Shingles is caused by the virus that also causes chickenpox.
An incidence rate ratio of less than one indicates that the incidence of shingles in vaccinated individuals is potentially lower than in unvaccinated individuals. The study authors, however, asserted that COVID-19 was “not associated with an increased risk of herpes zoster.”
With a confidence interval of 95%, the study authors estimate that margin of error ranges from 0.82 to 1.01.
The study authors noted that COVID-19 vaccination was associated with a modest decrease in herpes zoster risk compared to flu vaccination before the pandemic.
Subjects in the study could receive a COVID-19 vaccine from Pfizer, Moderna or Johnson & Johnson.
The study period was from December 11, 2020, to June 30, 2021.
A separate study involving more than one million patients published earlier this year reached different conclusions, arguing that the eruption of herpes zoster “may be a rare adverse drug reaction to COVID-19 vaccines.”

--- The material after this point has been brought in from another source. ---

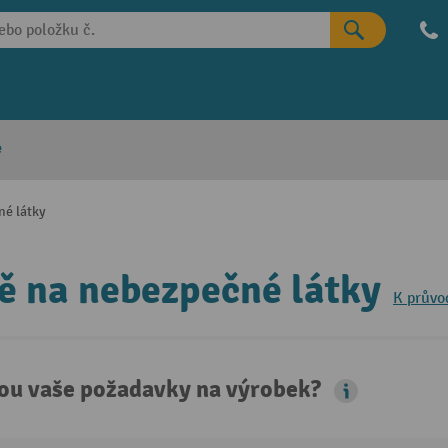
e
né látky
ě na nebezpečné látky
K průvo
sou vaše požadavky na výrobek?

A systematic review published in 2021 did not find a definite link between COVID-19 vaccination and shingles but acknowledged that there could be a possible association between the two.
Another report published in 2021 noted five cases of shingles in COVID-19 vaccine recipients. In addition, medical centers worldwide have also published case reports of shingles following COVID-19 vaccination. Although a definitive link between COVID-19 vaccination and shingles has not been established, such case reports have contributed to vaccine hesitancy.
A separate study found that individuals infected with COVID-19 had a 15% higher risk of developing shingles than those not infected with SARS-CoV-2.